There was a small signboard driven into the ground. ‘Ellen’s foster care’ it read. After introducing myself to the warden, we talked for a while. I realized startling truths then. When she brought in the six-year old, she had tears in her eyes.
Holding back my own tears, I knelt down and handed the white lily to her. ‘Mommy’s favourite’, she managed to utter before breaking into tears. She sobbed while still clutching the flower.’
‘It’s from your sister. She told me to tell you that she loves you and that you will never be alone’.
She looked at me ; a little confused and then quietly let out a sad smile. ‘She never broke a promise. Never’
***
Later that day, I was at the cemetery, having finally found the headstone I was looking for.
TERESA ANNE GALVE
BORN: I5 October 1996
DIED: 1 January 2012
I lay on the tomb the newspaper article the lady at the foster care centre had given me.

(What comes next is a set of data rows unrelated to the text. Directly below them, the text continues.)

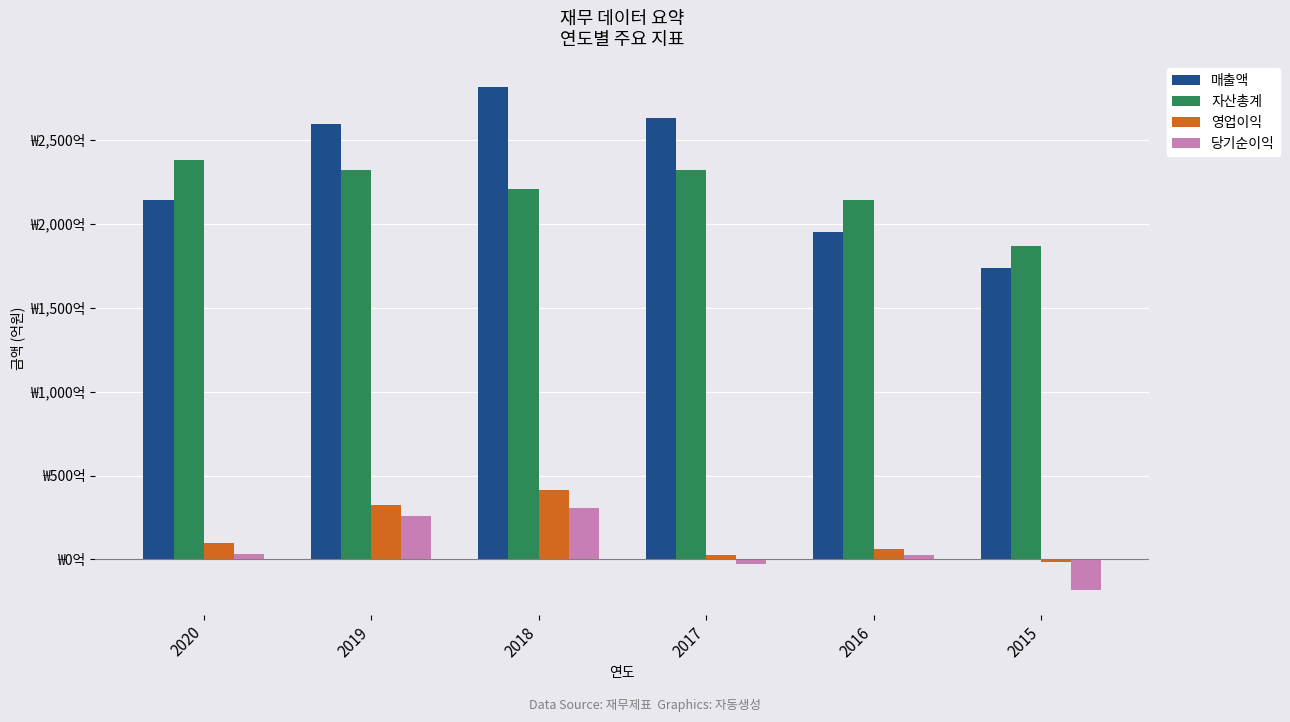

Are the bars horizontal?

No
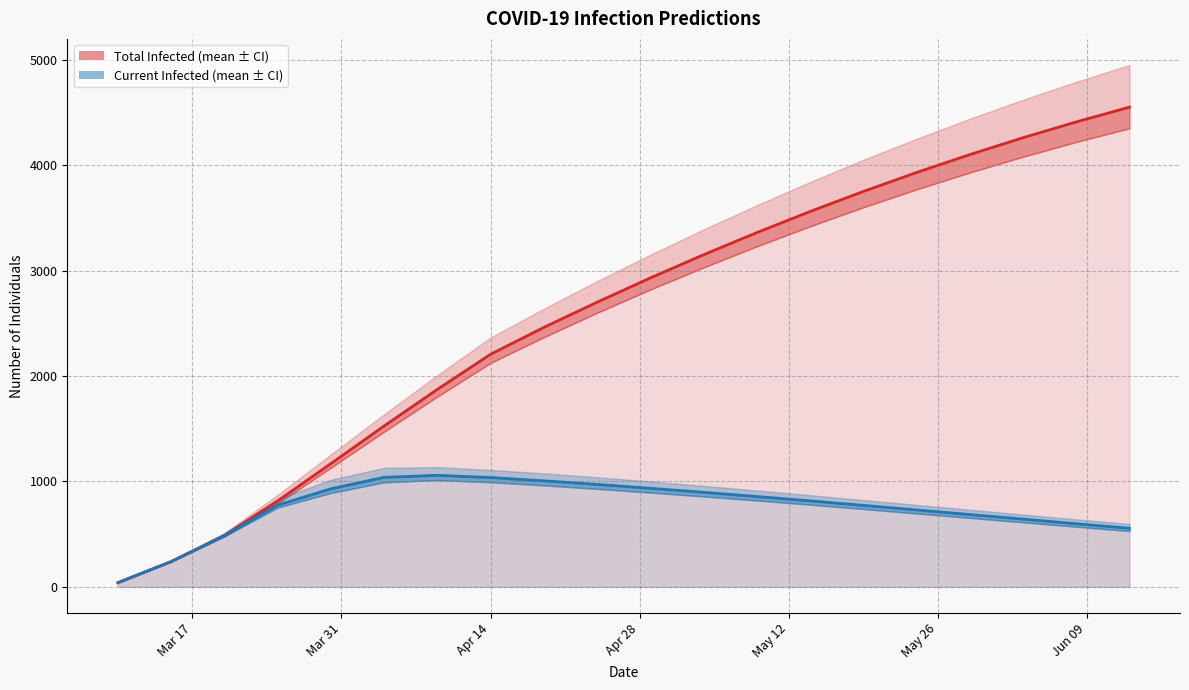

True or false: predicted_current_infected_upper has a value of 1077 at 2020-04-19.

True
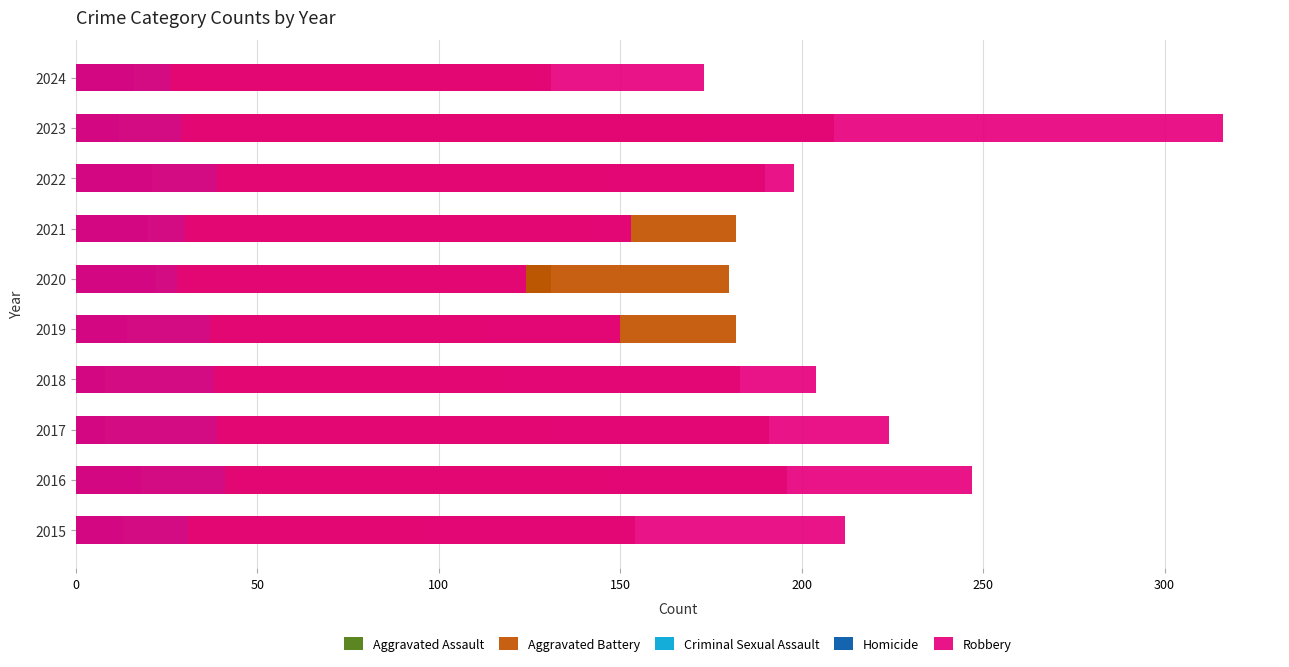

What is the value of the Criminal Sexual Assault bar at the 2nd from the left?

41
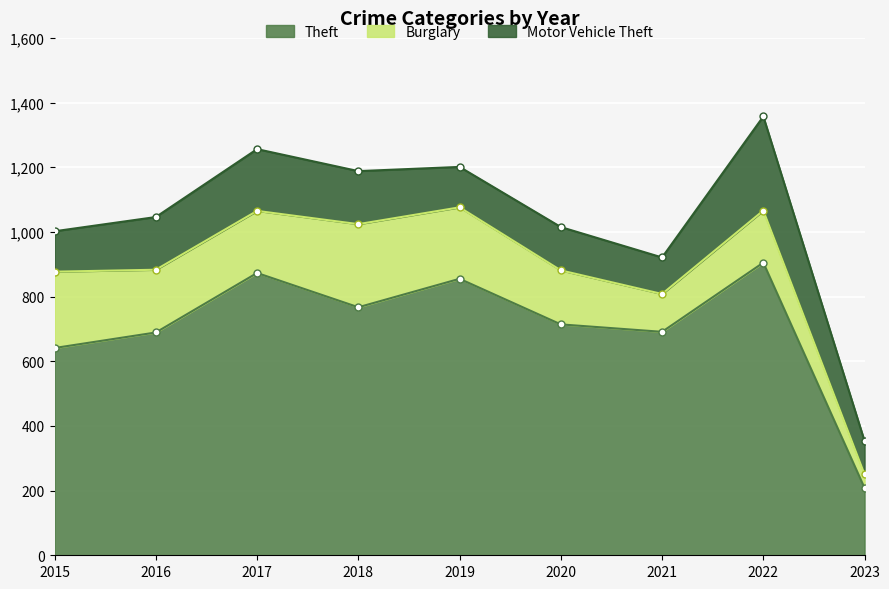

At which category does Burglary reach its first local valley?

2017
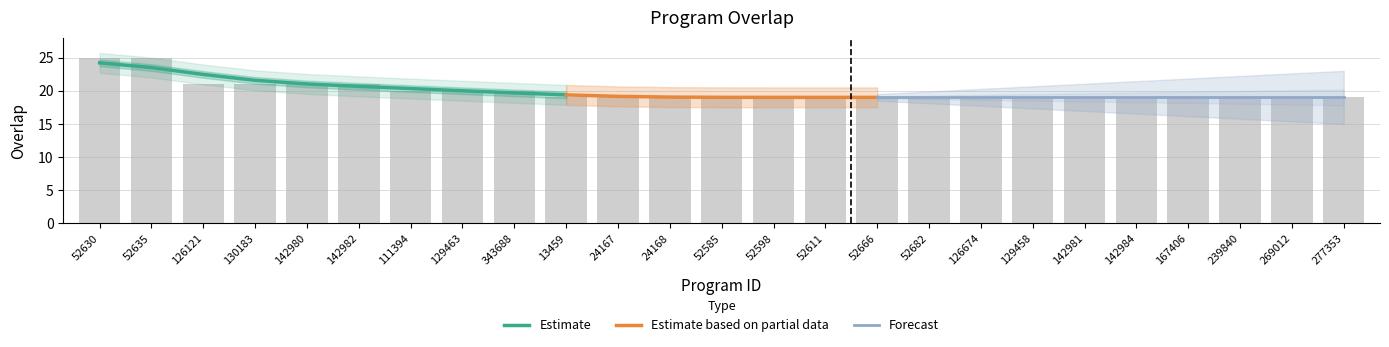

What is the label of the 13th bar from the right?

52585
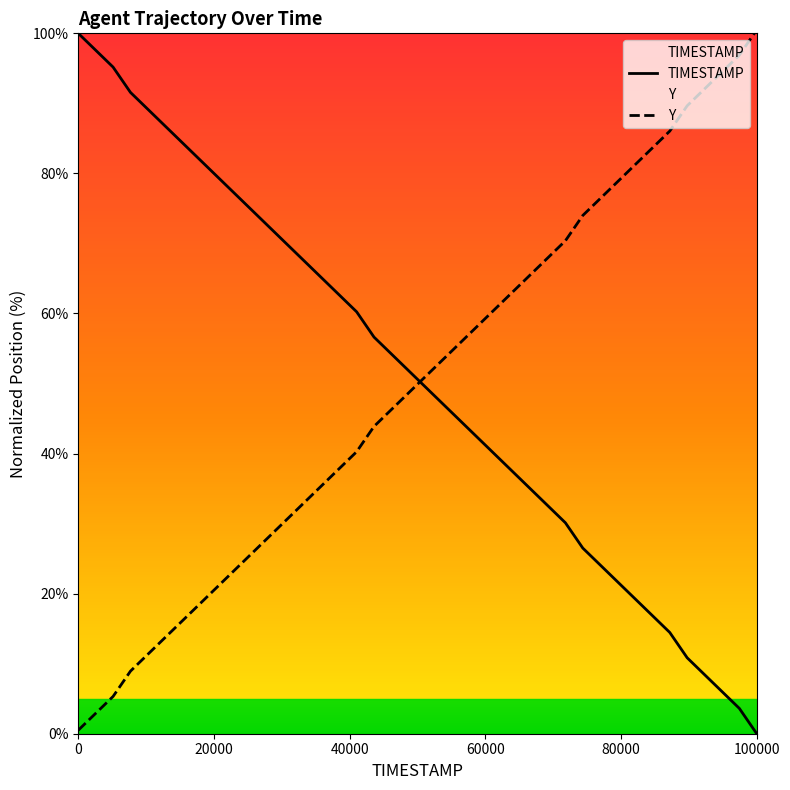

True or false: Y has a value of 7.2 at 11.

False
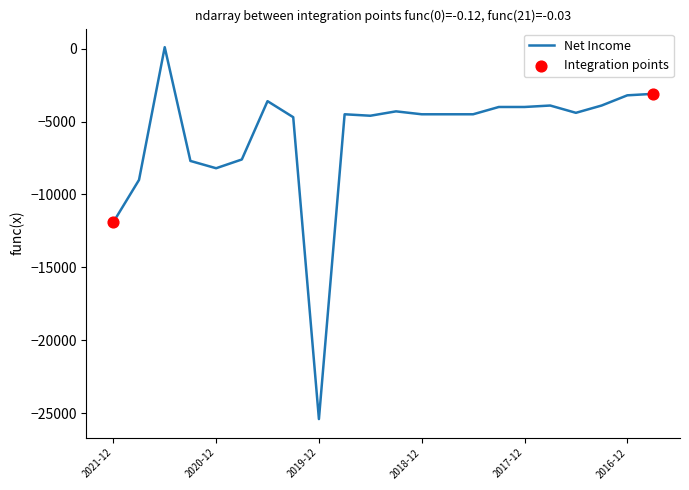

What is the minimum value shown in the chart?

-25400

RAVAGING RIVER CLAIMS LIFE
Saturday: Teresa Galve, a fifteen year old school girl lost her life after accidentally drowning in the river in Warlod Woods while trying to cross it. She and her sister had been orphaned after their parents died in a car crash.
They were residing in Ellen’s foster house under the care of Miss Ellen Hardy…’
‘You could have told me you know’, I said to the figure which emerged from behind the trees.
‘Then you would have called me a ghost and ran for your mommy’, she replied cheekily.
Her eyes became distant. ‘Mother used to like them a lot. White lilies. I promised Lori I’d get them for her when we saw it across the river’. She looked up at the sky.
‘A promise you kept’, I said. She smiled.
‘Thanks Nick. For helping me keep it. And now… I can leave’
And then, she was gone. I would never see her again.
I met Teresa Anne Galve after she died. But that didn’t stop her from changing my life.